The book is full of eye-openers.  First, his prediction is that within 24 hours of the power going out, the New York Subways would fill with water -- once the pumps go out, they'd become underwater caves.  Not long thereafter, the water would eat away at the underpinnings of the roads, and roads would start caving in, before long returning Manhattan to what it was before the Europeans arrived, a swampy island crisscrossed by rivers.  Farms, including the huge industrial farms of the Midwest, would be equally quick; cultivated varieties of wheat and corn would, Weisman says, last only three or four years before being replaced by hardier species, and the land would gradually return to nature (albeit changed by the introduction of highly competitive exotic species that were introduced by us, accidentally or deliberately).

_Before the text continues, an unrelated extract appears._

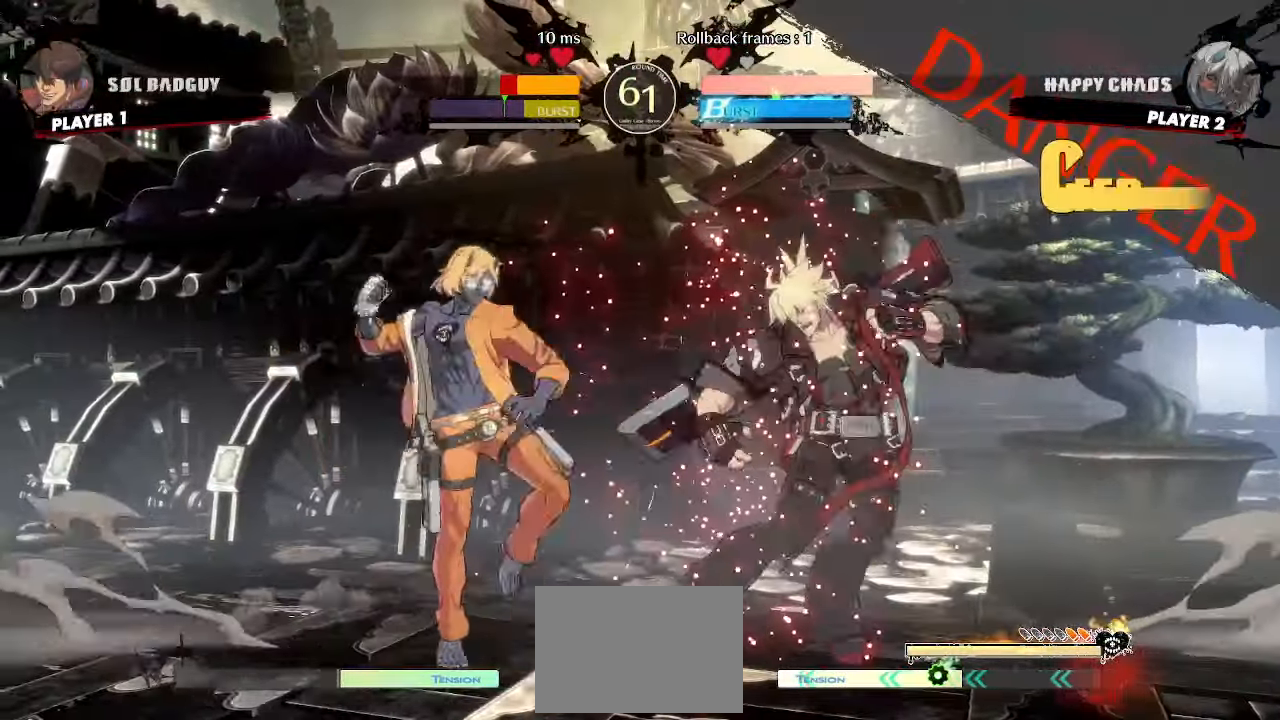
{"dt_ms": 500, "buttons": ["DPAD_DOWN", "DPAD_RIGHT"], "events": [[100, "DPAD_DOWN", "down"]]}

Other places, however, would not rebound quickly.  Or ever.  Nuclear reactor sites would become uninhabitable for enough time that they might as well be considered a permanent loss.  Sites contaminated by heavy metals and non-biodegradable poisons (like dioxins) also would be, although with these there's the possibility of organisms evolving to tolerate, or even break down, the toxins.  (No such hope with radioactivity, unfortunately.)

But despite the dark parts it's a good read, and puts into perspective the effect we've had on the Earth -- and makes even more urgent the case that we need to put the brakes on environmental damage before something really does take our species out for good.